■ Задания:
1. Сколько беличьих шкурок составлял штраф за синяк в Московском государстве, согласно тексту о супруге правителя?
2. Кто из персонажей былин, упомянутых в тексте о супруге правителя, надевает, носит или обретает кунью шубу либо укрывается ею? Назовите всех.

Земля‑Власть‑Женщина
Фигура супруги правителя стала предметом внимания исследователей еще в конце XIX — начале XX вв. Одним из первых к ней обратился в книге «Золотая ветвь» Дж. Фрэзер. Исследование латинских, скандинавских, греческих и бриттских преданий привело его к выводу, что «у некоторых арийских народов... было обычным видеть продолжателей царского рода не в мужчинах, а в женщинах». Несколько позже ряд исследователей вскрыли мировоззренческую подоплеку этого обычая. В супруге правителя видели женское воплощение его земли, страны и одновременно его власти. Любопытно, что древнерусское «волость» объединяет оба эти понятия. Особенно хорошо это явление изучено на кельтском материале. Тут и фигура Власти, предстающей ужасной старухой, но превращающейся в прекрасную даму после соития с нею, впервые появившаяся в саге о Ньяле Девяти Заложников, а потом в повести о сыновьях короля Даре и многочисленных английских и французских романах. И ирландские королевы‑тезки, по имени Медб, из Коннахта и из Лейнстера. Про вторую говорится, что «не мог стать королем Тары тот, чьей супругой она не была». Схожие сведения сообщает Саксон Грамматик о королеве пиктов Гермутруде: «Тот, кого она считала достойным своего ложа, тут же становился королем; она приносила королевство вместе с собой. Так что рука ее и скипетр были неразделимы». А. Краппе и А.К. Кумарасвами соотносят этих персонифицирующих Власть женщин с индийской богиней Шри Лакшми, супругой Индры и «персонификацией царского правления, духом власти, взаимоотношения с которой носят сугубо брачный характер».
В.Я. Пропп пришел к тем же выводам на основе анализа русских сказок, где герой зачастую становится царем, добившись руки и сердца царевны. В «Слове о полку Игореве» борьба князя‑кудесника, полоцкого оборотня Всеслава за власть, описывается как попытка добиться любимой девушки: «Връже Всеславъ жребий о девицю себе любу». Очень любопытно, что дань в Древней Руси платили «по куне» или «по белке» от родовой общины‑«дыма». Вести речь о наживе тут не приходится — полтысячи лет спустя, когда и лесов, и белок, конечно, больше не стало, в Московском государстве штраф за синяк составлял пятнадцать беличьих шкурок. То есть с общины брали за год одну пятнадцатую штрафа за синяк. Скорее дело тут как раз в символике — и белка, и особенно куница обозначали в славянском фольклоре возлюбленную или невесту. В случае с куницей символизм варьировался от тонко‑духовного (странник видит, что по постели спящих молодоженов скачет «кунка» — значит, над их браком почиет благодать небес, они живут в любви) до самого грубого, физиологичного (куна, кунка — женский половой орган). На всем пространстве Древней Руси сваты до XX века рассказывали родителям невесты, что пришли сюда «за куницей», по ее следу. И, принимая дань куницами или белками, князь как бы символически обозначал свой брак с землей и общиной, уплатившей ему эту самую «кунку». Недаром в былинах кунья шуба — отличительный признак правителя или, по крайней мере, вождя. Кунью шубку набрасывает на плечи Владимир, и за ней же он прячется от страшного свиста Соловья‑разбойника, куньей шубкой укрывается «король ляховинский» от разгневанных богатырей‑сватов, Добрыни и Дуная. Такие шубы носят Дюк и Чурило — Фроянов и Юдин показали, что эти герои былин — родоплеменные вожди. Илья обретает шубу лишь в тех былинах, где уже выступает вождем богатырской дружины Киева — а место это он занял не без помощи Апраксеи.

■ Записи:
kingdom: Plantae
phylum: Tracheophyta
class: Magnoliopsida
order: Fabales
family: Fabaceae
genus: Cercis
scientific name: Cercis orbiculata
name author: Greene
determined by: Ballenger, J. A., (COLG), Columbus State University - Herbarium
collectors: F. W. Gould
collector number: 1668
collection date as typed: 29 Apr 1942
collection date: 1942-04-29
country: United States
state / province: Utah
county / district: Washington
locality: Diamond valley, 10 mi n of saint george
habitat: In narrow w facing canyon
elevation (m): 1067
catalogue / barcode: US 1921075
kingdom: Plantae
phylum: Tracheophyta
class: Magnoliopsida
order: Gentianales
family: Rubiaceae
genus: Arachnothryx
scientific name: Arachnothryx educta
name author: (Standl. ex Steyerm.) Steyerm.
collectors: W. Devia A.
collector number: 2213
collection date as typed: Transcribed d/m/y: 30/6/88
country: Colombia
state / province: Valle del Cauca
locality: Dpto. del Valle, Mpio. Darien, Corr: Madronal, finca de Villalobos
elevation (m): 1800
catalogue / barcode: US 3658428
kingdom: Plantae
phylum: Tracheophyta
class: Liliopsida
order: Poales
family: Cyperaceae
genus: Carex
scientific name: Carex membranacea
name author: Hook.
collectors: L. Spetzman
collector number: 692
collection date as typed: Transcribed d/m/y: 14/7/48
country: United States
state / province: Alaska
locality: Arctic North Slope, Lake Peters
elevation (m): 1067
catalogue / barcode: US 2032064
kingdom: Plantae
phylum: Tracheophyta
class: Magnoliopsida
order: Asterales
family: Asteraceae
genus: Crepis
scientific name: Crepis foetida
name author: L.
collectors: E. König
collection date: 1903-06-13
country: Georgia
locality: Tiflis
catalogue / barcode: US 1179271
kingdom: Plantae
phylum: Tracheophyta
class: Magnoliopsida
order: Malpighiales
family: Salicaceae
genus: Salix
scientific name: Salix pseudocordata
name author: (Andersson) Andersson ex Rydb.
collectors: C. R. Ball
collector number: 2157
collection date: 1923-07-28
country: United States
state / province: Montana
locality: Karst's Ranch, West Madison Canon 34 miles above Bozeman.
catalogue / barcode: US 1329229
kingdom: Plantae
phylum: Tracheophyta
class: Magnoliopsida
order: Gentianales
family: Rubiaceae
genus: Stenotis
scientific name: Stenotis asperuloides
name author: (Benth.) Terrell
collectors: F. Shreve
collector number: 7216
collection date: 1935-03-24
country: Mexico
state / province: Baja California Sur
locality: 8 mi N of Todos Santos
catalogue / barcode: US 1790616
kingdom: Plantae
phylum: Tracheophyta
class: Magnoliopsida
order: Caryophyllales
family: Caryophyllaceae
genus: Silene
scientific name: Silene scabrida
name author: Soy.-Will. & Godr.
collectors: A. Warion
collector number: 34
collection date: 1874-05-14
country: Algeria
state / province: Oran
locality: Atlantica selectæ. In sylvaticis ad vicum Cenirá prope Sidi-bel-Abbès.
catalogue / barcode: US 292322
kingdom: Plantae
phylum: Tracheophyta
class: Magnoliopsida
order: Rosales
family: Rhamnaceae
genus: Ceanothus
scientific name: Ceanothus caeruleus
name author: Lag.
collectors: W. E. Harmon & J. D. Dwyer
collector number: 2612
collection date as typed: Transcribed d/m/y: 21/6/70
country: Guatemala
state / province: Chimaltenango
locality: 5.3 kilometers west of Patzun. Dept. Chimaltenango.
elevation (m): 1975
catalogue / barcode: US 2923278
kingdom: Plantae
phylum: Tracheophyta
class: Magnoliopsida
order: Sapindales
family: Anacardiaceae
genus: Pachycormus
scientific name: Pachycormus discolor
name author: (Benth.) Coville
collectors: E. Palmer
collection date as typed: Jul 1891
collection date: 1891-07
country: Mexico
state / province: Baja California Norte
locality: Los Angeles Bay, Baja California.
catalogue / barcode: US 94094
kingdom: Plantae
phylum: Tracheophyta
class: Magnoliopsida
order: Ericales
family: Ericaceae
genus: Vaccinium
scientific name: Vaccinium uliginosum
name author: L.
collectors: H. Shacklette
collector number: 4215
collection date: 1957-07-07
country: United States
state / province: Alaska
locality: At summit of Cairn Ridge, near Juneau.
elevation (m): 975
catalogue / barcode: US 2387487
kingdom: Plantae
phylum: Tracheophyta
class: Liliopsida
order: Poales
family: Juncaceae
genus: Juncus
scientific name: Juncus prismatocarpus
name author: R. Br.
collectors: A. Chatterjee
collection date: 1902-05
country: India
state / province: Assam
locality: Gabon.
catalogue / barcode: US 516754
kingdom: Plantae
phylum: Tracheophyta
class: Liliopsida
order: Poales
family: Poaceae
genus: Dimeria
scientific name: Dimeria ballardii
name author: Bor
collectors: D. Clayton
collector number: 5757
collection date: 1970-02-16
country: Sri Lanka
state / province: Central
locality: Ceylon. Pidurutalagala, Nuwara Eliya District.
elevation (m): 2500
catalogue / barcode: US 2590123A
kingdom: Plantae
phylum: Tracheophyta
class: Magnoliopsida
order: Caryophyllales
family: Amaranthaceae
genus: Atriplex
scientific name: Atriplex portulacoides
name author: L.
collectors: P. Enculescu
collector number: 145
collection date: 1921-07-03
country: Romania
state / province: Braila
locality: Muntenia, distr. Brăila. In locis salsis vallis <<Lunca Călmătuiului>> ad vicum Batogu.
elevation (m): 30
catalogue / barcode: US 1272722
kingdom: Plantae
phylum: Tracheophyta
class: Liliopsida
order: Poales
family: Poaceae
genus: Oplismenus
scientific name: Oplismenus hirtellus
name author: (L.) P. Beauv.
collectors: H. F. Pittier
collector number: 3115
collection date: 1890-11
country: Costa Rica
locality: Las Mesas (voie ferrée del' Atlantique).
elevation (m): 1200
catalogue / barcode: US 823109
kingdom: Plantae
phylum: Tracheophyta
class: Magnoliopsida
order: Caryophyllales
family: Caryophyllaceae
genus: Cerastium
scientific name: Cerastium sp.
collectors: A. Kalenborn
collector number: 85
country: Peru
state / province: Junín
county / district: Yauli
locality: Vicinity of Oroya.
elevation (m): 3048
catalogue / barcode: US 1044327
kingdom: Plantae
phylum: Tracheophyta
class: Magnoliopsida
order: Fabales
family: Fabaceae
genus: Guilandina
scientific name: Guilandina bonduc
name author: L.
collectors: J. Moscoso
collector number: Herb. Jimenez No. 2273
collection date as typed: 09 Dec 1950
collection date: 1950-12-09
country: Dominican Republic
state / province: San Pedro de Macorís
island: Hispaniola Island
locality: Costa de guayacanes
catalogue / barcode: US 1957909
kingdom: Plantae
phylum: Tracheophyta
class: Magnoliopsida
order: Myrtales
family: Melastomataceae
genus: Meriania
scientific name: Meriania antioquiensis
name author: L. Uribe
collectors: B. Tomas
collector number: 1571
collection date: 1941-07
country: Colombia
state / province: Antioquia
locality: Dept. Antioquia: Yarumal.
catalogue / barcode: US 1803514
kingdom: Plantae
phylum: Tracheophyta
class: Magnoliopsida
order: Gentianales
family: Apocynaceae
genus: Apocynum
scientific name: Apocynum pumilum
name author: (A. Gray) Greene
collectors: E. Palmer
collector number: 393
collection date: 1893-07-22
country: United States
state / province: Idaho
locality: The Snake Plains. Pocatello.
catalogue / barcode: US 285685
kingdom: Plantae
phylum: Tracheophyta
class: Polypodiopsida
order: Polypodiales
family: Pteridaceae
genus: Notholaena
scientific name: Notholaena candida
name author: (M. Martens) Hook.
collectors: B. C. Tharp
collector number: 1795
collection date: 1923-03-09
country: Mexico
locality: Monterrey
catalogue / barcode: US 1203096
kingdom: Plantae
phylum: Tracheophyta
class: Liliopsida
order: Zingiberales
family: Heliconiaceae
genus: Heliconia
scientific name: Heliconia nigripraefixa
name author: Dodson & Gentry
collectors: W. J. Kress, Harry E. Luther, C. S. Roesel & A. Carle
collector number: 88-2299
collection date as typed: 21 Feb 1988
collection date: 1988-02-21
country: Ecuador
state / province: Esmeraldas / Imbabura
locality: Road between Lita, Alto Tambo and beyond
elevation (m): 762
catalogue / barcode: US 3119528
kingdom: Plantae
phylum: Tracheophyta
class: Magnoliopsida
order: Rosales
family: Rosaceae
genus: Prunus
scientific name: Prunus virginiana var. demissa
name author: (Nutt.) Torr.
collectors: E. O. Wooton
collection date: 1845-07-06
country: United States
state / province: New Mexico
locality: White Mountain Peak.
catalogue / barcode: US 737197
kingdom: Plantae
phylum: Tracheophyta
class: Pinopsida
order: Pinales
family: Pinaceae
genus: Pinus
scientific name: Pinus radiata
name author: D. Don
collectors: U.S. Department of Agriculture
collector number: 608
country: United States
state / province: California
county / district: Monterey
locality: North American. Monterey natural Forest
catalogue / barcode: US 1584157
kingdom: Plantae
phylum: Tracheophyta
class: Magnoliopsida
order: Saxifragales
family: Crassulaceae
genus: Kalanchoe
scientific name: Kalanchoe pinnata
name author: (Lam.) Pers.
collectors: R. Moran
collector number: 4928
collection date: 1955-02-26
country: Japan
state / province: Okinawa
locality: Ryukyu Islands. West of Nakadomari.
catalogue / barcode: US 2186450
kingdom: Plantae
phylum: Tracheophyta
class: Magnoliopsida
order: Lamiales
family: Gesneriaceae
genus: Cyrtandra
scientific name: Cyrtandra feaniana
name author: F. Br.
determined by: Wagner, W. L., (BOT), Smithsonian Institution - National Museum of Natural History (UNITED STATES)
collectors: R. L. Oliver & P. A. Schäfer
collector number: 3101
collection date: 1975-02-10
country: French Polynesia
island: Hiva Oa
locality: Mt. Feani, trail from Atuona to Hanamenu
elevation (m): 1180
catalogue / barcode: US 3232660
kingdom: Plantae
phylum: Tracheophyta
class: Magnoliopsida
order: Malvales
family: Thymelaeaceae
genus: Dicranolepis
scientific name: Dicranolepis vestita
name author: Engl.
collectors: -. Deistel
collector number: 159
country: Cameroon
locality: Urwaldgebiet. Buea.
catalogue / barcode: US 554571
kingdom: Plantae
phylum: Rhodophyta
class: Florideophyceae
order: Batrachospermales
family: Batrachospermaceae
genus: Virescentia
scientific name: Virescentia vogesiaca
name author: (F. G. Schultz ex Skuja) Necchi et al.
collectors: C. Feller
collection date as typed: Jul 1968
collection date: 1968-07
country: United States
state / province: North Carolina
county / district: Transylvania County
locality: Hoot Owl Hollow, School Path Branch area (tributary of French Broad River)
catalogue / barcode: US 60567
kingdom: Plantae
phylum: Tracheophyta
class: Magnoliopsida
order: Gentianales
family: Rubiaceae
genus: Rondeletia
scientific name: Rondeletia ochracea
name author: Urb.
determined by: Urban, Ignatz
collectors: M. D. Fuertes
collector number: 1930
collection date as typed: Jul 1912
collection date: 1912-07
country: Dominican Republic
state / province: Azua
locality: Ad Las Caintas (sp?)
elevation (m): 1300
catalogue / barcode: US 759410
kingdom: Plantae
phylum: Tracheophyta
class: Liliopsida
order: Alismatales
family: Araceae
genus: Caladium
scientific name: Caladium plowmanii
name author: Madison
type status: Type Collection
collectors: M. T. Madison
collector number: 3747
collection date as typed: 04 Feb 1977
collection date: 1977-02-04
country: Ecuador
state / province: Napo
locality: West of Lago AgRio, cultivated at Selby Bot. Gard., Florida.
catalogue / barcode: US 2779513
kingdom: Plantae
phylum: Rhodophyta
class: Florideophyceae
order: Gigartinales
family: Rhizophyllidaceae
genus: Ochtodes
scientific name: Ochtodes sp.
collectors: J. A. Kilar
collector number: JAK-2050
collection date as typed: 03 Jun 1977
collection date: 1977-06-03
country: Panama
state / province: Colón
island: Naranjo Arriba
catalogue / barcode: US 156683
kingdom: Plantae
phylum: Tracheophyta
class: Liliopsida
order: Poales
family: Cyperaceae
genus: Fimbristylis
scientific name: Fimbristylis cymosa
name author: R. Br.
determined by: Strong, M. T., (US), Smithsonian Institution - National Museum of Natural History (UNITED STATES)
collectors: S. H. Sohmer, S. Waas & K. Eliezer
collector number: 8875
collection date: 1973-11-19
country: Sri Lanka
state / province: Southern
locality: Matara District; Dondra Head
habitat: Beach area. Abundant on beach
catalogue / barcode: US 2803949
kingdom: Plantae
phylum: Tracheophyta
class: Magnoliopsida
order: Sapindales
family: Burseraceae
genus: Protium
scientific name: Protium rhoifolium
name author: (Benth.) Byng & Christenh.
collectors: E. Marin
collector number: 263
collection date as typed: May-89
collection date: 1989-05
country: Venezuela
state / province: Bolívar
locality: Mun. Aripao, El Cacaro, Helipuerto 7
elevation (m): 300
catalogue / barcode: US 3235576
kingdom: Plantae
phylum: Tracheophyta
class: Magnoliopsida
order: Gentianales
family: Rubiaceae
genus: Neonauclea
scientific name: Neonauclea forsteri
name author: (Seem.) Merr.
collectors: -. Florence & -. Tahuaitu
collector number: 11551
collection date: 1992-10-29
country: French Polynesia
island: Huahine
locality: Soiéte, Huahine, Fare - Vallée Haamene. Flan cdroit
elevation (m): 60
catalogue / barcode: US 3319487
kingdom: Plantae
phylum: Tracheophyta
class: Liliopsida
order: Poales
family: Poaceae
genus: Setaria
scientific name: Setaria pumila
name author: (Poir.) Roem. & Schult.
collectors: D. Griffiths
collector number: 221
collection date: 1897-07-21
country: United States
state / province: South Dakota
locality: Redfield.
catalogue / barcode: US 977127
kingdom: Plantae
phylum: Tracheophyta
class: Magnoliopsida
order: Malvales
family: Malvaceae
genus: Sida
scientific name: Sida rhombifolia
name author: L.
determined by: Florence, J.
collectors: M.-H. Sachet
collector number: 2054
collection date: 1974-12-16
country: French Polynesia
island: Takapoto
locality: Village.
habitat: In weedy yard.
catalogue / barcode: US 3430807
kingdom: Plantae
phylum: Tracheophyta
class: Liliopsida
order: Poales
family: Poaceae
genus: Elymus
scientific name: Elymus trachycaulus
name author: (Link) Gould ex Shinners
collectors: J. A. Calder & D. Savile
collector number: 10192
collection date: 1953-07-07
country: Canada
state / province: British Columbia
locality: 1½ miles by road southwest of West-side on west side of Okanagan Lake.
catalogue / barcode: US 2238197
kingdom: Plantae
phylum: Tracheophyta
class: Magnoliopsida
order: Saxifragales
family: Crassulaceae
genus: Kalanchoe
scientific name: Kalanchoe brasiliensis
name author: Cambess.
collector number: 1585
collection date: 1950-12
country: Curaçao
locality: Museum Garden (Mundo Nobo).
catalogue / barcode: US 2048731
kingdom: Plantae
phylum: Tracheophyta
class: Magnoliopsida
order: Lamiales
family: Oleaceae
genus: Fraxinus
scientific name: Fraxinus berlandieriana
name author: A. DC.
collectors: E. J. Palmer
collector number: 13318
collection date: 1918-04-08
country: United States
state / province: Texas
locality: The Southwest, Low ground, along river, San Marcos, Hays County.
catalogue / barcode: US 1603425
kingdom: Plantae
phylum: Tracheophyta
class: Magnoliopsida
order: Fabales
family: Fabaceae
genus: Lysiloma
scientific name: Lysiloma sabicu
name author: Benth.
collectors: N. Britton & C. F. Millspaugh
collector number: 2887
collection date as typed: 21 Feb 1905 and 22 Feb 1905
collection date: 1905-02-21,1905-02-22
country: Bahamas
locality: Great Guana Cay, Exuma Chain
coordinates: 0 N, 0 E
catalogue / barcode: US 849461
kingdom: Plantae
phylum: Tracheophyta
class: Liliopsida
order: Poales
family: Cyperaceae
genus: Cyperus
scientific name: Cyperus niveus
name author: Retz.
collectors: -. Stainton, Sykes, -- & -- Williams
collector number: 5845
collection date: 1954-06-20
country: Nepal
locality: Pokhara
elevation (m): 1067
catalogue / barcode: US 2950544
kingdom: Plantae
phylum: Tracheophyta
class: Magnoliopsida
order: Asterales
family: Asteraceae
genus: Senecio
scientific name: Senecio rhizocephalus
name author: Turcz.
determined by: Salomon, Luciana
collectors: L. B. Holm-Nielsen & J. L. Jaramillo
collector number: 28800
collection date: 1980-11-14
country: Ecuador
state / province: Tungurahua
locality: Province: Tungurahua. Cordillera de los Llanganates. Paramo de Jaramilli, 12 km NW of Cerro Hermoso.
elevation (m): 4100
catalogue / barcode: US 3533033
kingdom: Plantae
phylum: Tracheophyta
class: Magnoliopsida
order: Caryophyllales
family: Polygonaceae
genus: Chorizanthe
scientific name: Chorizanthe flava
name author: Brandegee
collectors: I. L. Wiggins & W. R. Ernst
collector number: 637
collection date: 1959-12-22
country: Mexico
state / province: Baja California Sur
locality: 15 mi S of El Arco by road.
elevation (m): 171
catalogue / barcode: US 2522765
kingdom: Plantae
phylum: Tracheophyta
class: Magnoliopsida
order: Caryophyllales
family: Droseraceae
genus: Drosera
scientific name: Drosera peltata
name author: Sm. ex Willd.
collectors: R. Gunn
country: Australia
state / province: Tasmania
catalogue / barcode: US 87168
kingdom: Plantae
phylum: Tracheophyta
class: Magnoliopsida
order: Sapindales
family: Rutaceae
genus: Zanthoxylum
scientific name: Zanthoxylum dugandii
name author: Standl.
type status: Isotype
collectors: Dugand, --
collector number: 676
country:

■ Ответы:
1. Пятнадцать беличьих шкурок.

2. Владимир, «король ляховинский», Дюк, Чурило, Илья.